The Bullish Percent Indices tell us the percentage of stocks in an index that have Point & Figure buy signals. There are many ways to interpret these numbers. Analysts can look at the absolute numbers. In general, readings above 50% favors the bulls, while reading below 50% favor the bears. Some analysts look for overbought and oversold levels. Readings above 70% are deemed overbought, while readings below 30% are deemed oversold. As with momentum oscillators, Bullish Percent Indices can remain overbought in a strong uptrend or oversold in a strong downtrend. Analysts can also look at general direction and apply technical analysis to the Bullish Percent Indices. A rising Bullish Percent Index shows underlying strength, while a falling Bullish Percent Index shows underlying weakness.
Looking at the absolute numbers, there is clearly more strength than weakness in the current market. The Nasdaq Bullish Percent Index (58.38%) is the lowest, while the Dow BPI is the highest (83.33%). As confirmed with weakness in the Nasdaq AD Line, the rank-and-file Nasdaq stocks are not keeping pace with Nasdaq large-caps. Within the sectors, the consumer discretionary and energy sectors are the weakest, but only the energy sector shows a Bullish Percent Index below 50%. Info technology and industrials are the strongest with readings above 80%. Again, the only sign of real weakness is in the energy sector. Now let's look at some individual charts.
The S&P 500 Bullish% Index has been trending lower since September, but remains comfortably above 50%. While this is technically a bearish divergence, we must keep in mind that over 70% of the S&P 500 stocks are on P&F buy signals. That ain't shabby. The brief dip below 50% in early July turned out to be a bear trap as the indicator surged back above 50% quite quickly.
The Nasdaq 100 Bullish% Index remains well above 50%, but is not nearly as strong as it was in September. This shows narrowing participation on the latest advance above 1750. Even so, 70% participation is still enough to fuel an advance.

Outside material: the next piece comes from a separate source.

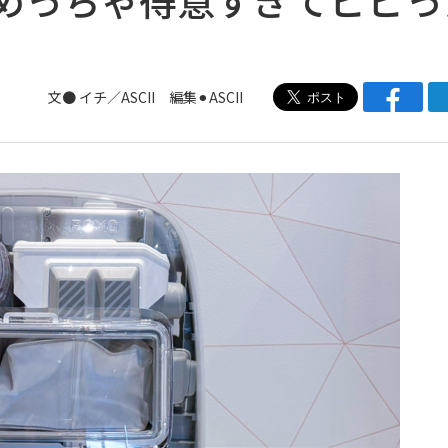
文● イチ／ASCII 編集⚫︎ASCII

The Consumer Discretionary Bullish% Index ($BPDISC) remains above 50%, but is trending lower over the last two months. There is a huge bearish divergence working as XLY moved higher from October to early December. A break above 65% is needed to reverse the fall in the BPI. Even though I am quite concerned with the bearish divergence, it still takes a move below 50% to turn fully bearish.
The Energy Bullish% Index is in a downtrend and below 50%, which is unequivocally bearish. Only a move above 55% would be considered enough to reverse this slide.
Even though the finance sector is relatively weak and the Bullish Percent Index is trending down, the BPI remains well above 50% and XLF is still above support from the Sep-Oct-Nov lows. A break above 70% in the BPI would be bullish.
The Healthcare SPDR (XLV) surged in November with a 15% gain, but the Bullish Percent Index remained flat. Over 67.5% of stocks remained on P&F buy signals. Evidently, the right stocks remained on P&F buy signals to continuing fueling the rally. A break below 67.5% would show underlying weakness that could give way to a top.